### [EXERCISE REQUIREMENTS]
From the data that follows, set down exactly the lines from the one with "mug: present [105,465,168,569]" through the one with "fruit basket: none", counting both. Pictures stay out.

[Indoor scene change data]
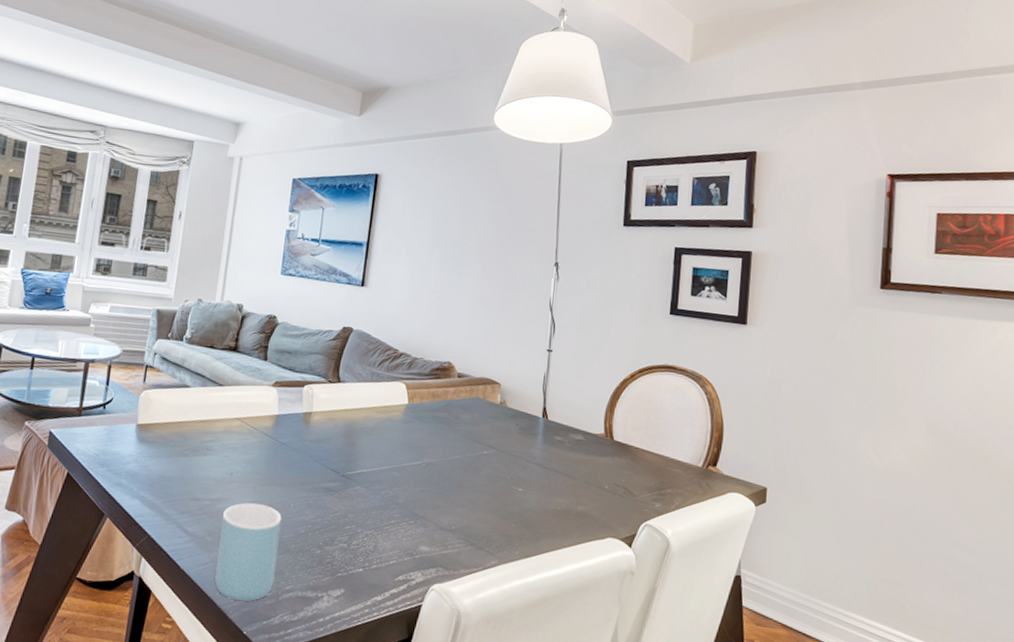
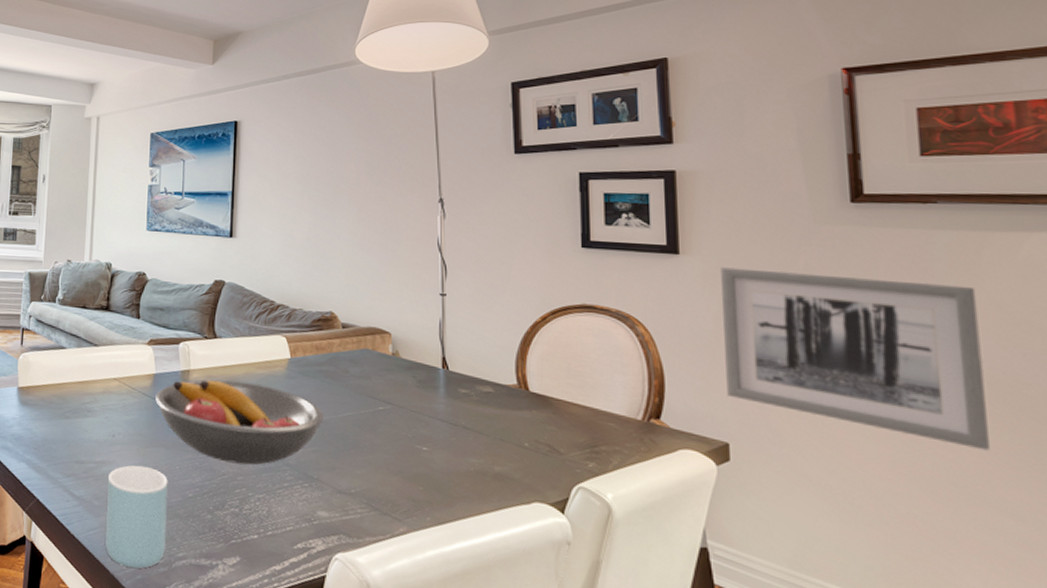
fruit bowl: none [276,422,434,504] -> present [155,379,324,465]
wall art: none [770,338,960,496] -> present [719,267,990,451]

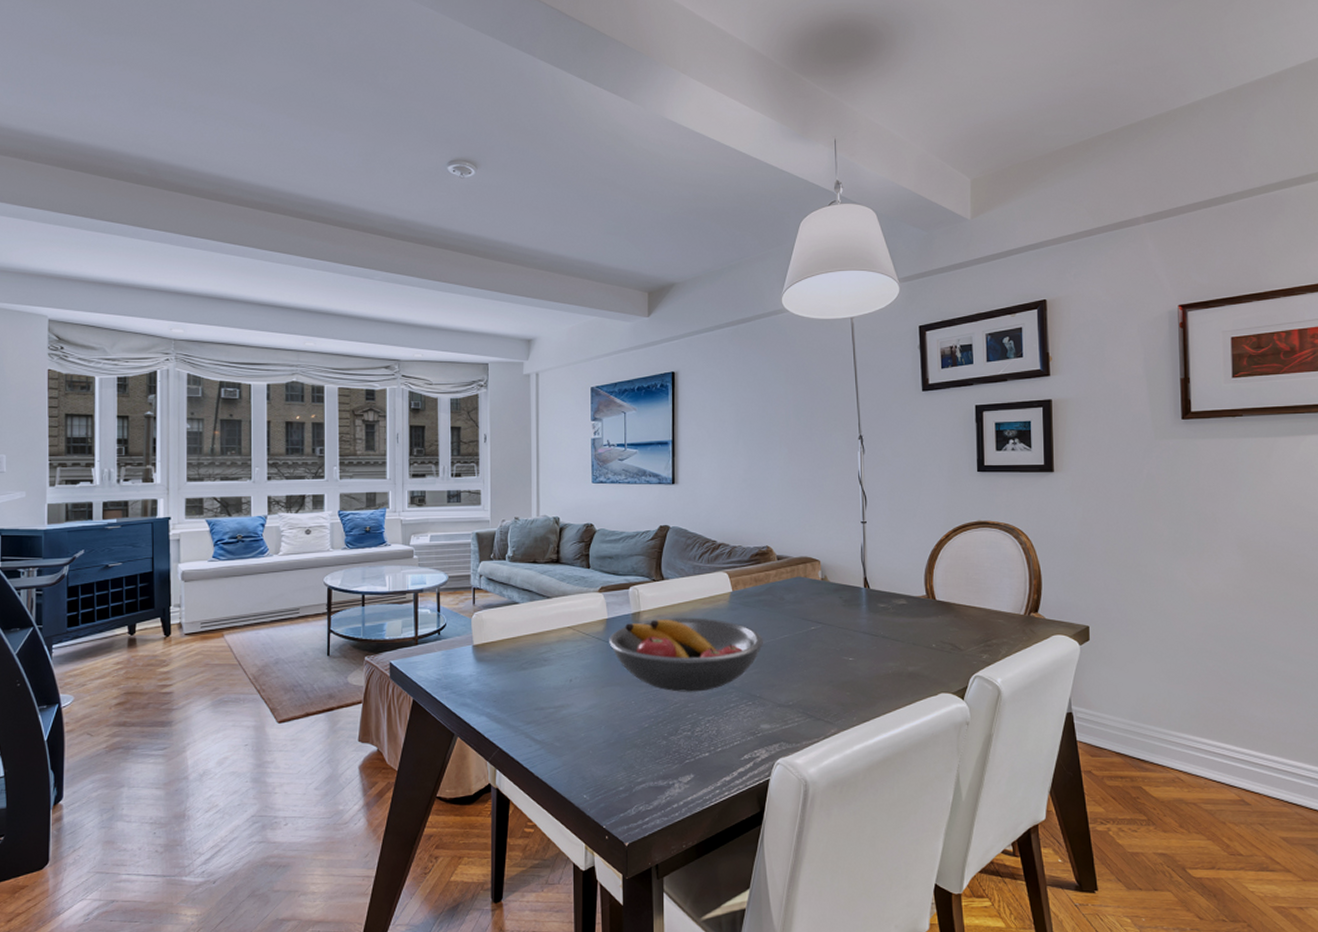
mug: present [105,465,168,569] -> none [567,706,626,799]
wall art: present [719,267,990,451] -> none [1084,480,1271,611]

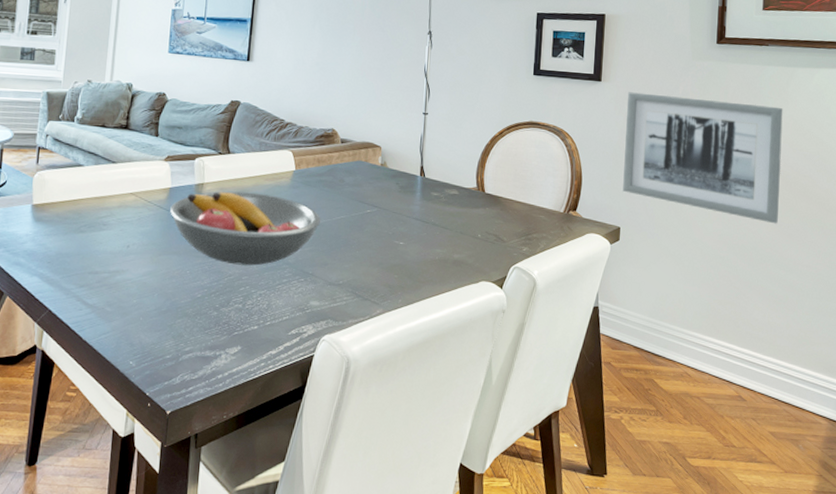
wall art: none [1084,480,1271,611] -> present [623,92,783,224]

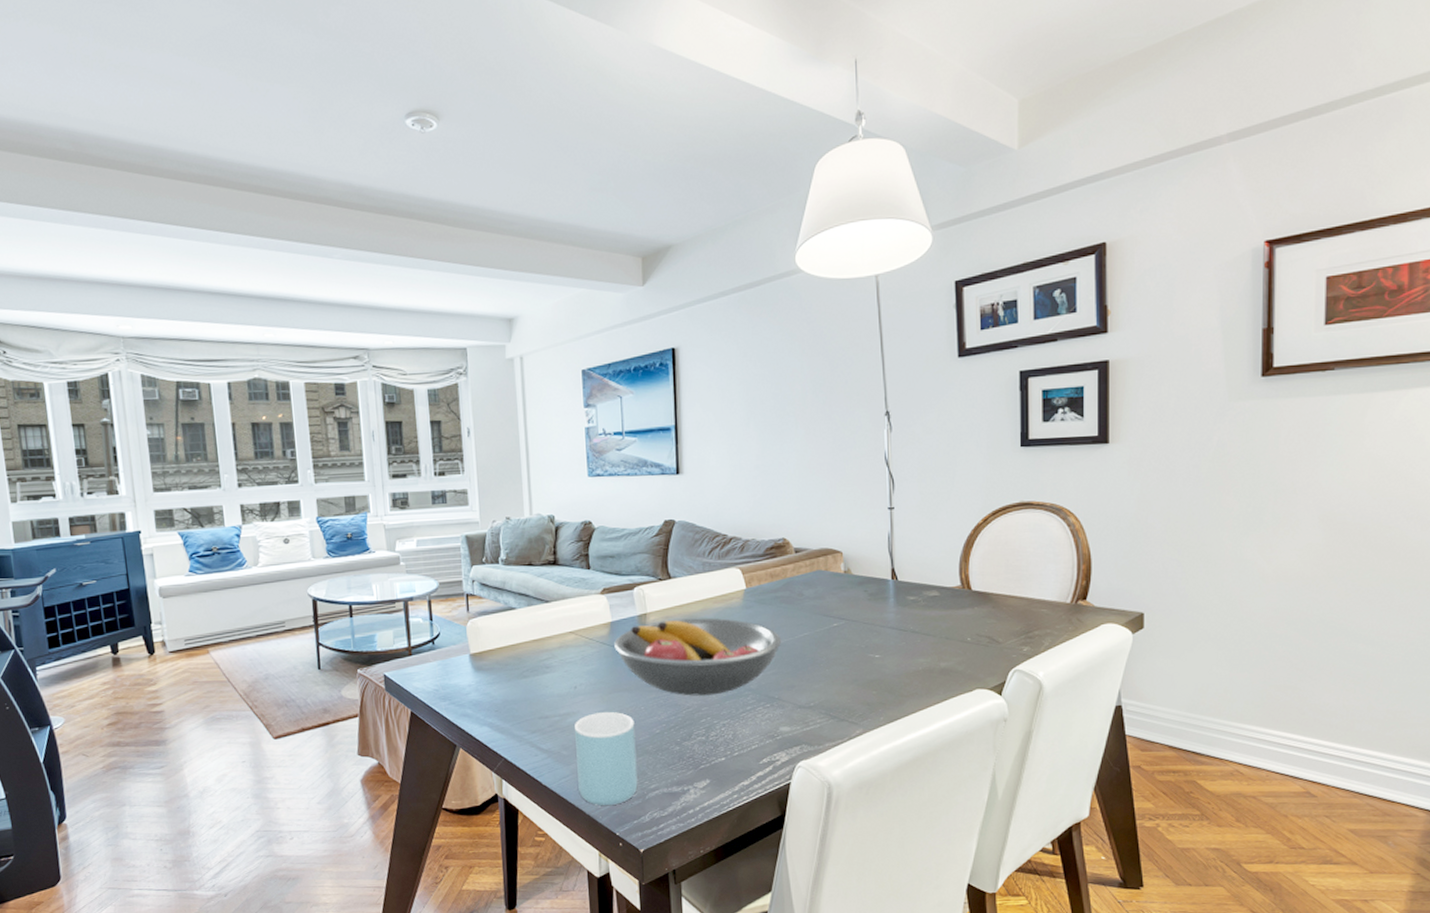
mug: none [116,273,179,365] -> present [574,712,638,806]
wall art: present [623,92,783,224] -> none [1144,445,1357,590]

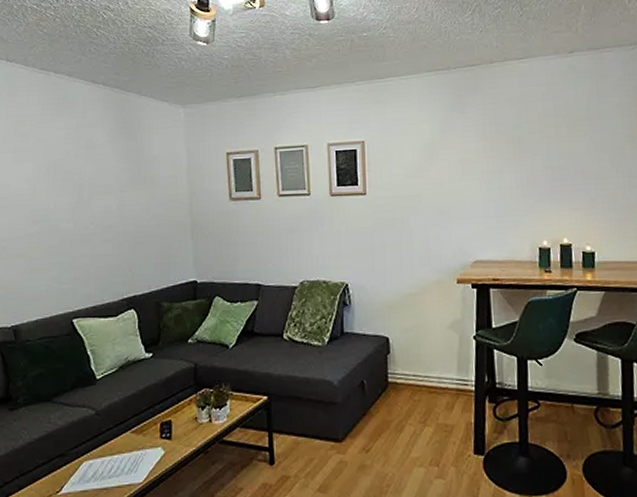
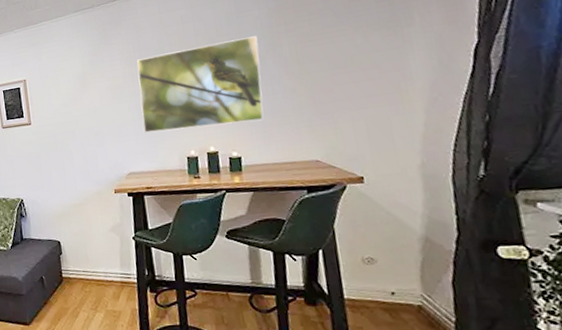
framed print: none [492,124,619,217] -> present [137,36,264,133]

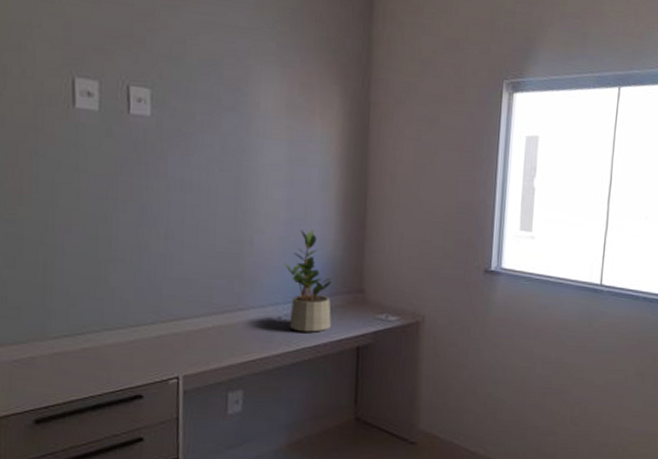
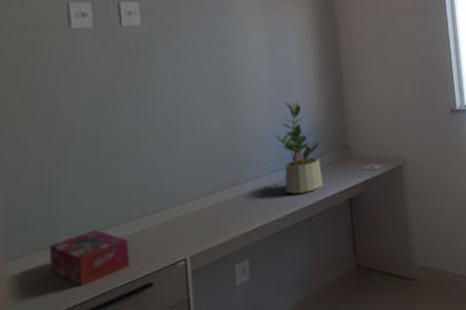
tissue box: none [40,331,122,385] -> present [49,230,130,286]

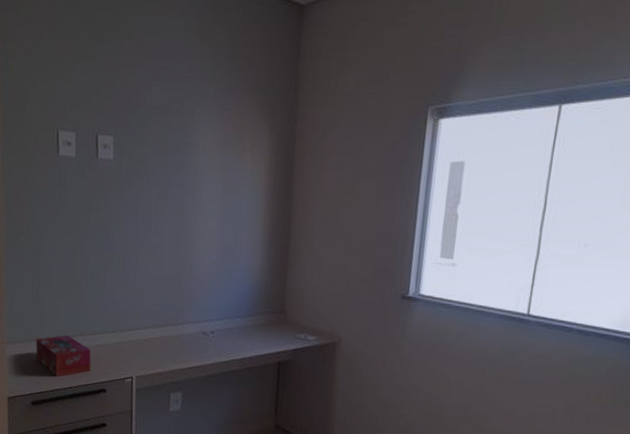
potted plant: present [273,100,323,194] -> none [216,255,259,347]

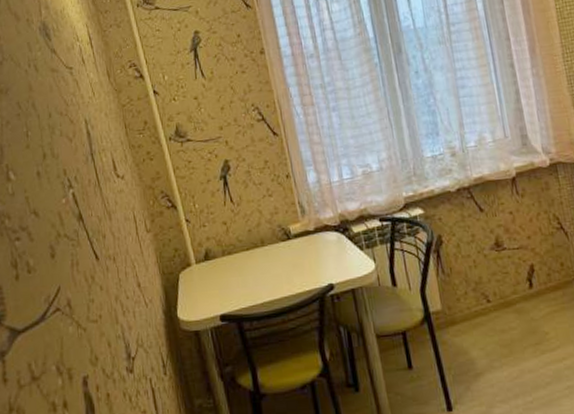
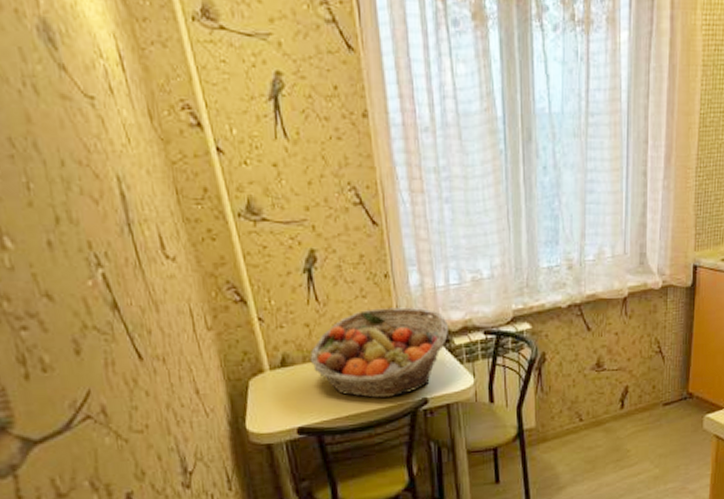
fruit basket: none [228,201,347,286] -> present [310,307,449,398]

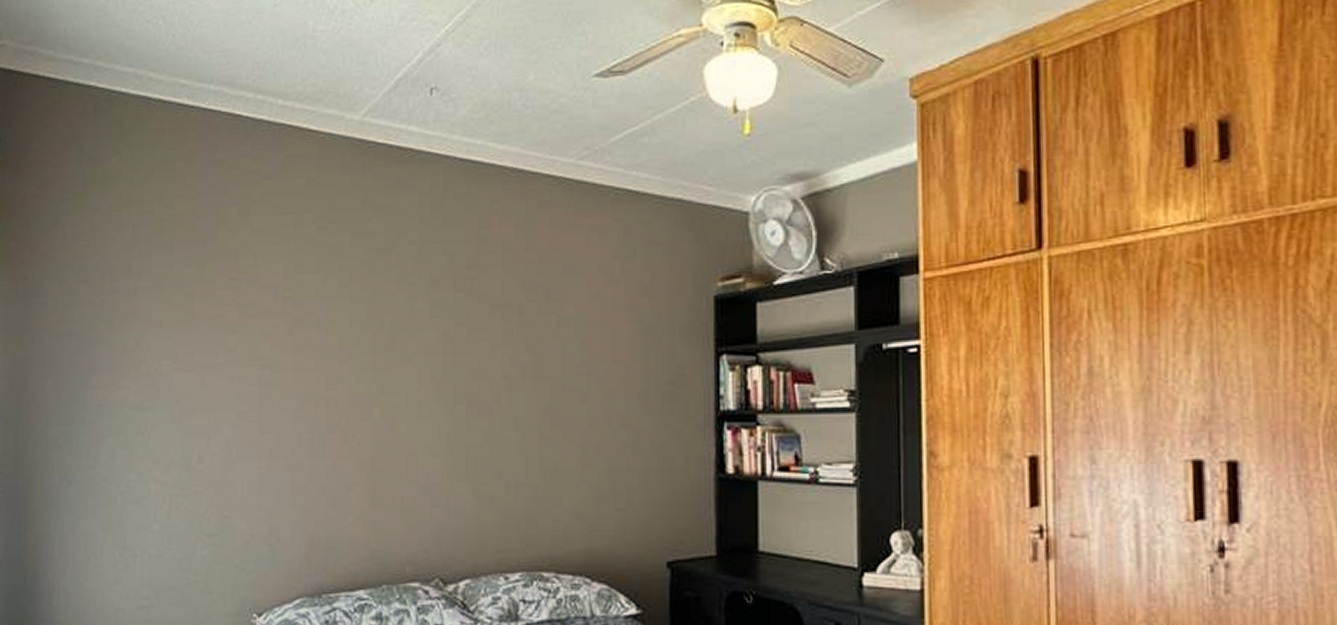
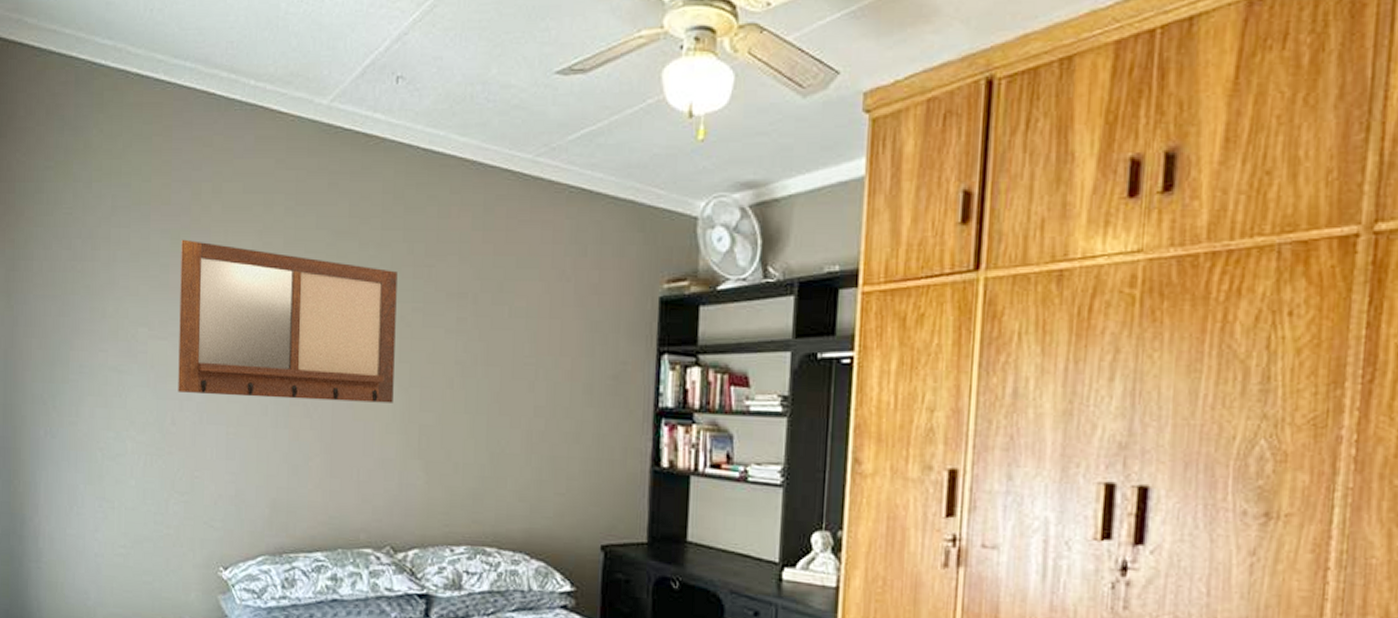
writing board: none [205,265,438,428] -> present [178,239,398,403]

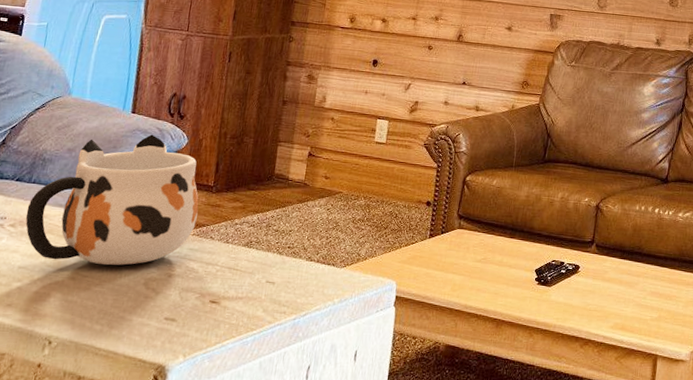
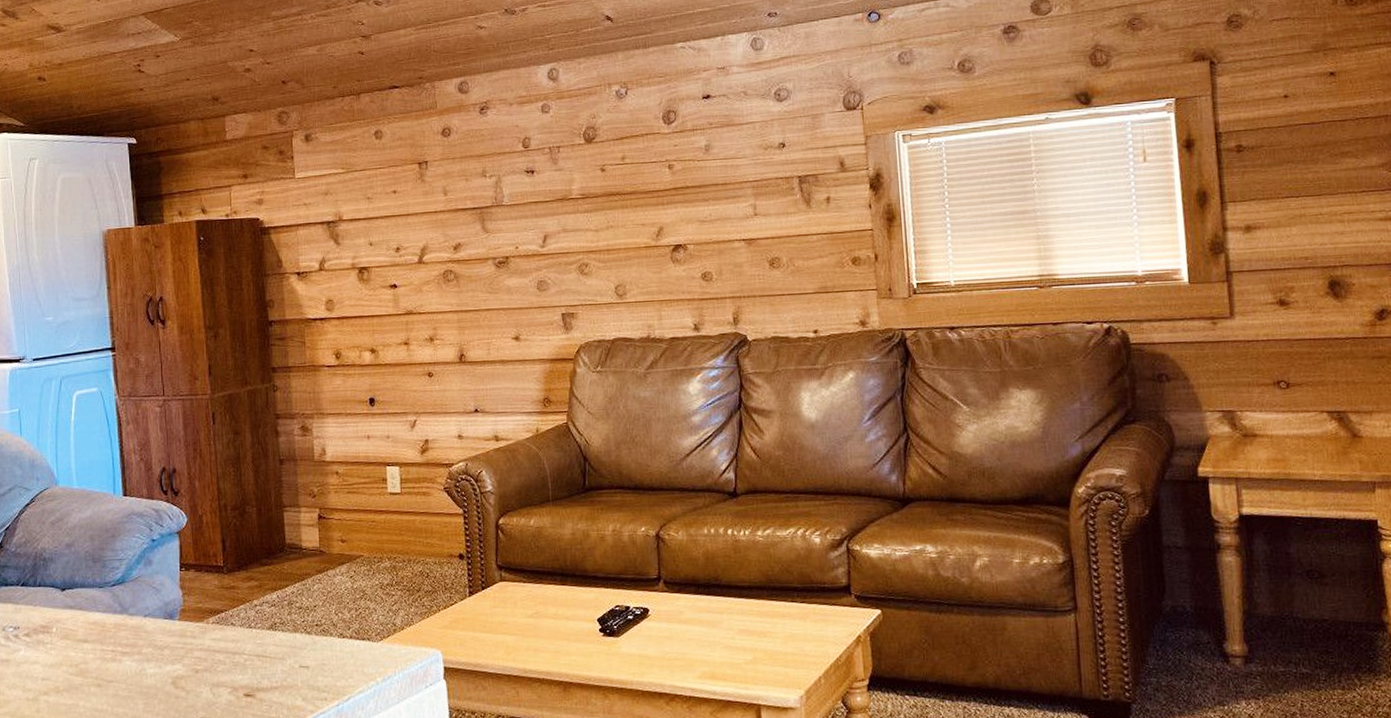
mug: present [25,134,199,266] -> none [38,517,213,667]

### [REPLY TO THE EXERCISE]
mug: present [105,465,168,569] -> none [567,706,626,799]
wall art: present [719,267,990,451] -> none [1084,480,1271,611]

wall art: none [1084,480,1271,611] -> present [623,92,783,224]

mug: none [116,273,179,365] -> present [574,712,638,806]
wall art: present [623,92,783,224] -> none [1144,445,1357,590]

framed print: none [492,124,619,217] -> present [137,36,264,133]

tissue box: none [40,331,122,385] -> present [49,230,130,286]

potted plant: present [273,100,323,194] -> none [216,255,259,347]

fruit basket: none [228,201,347,286] -> present [310,307,449,398]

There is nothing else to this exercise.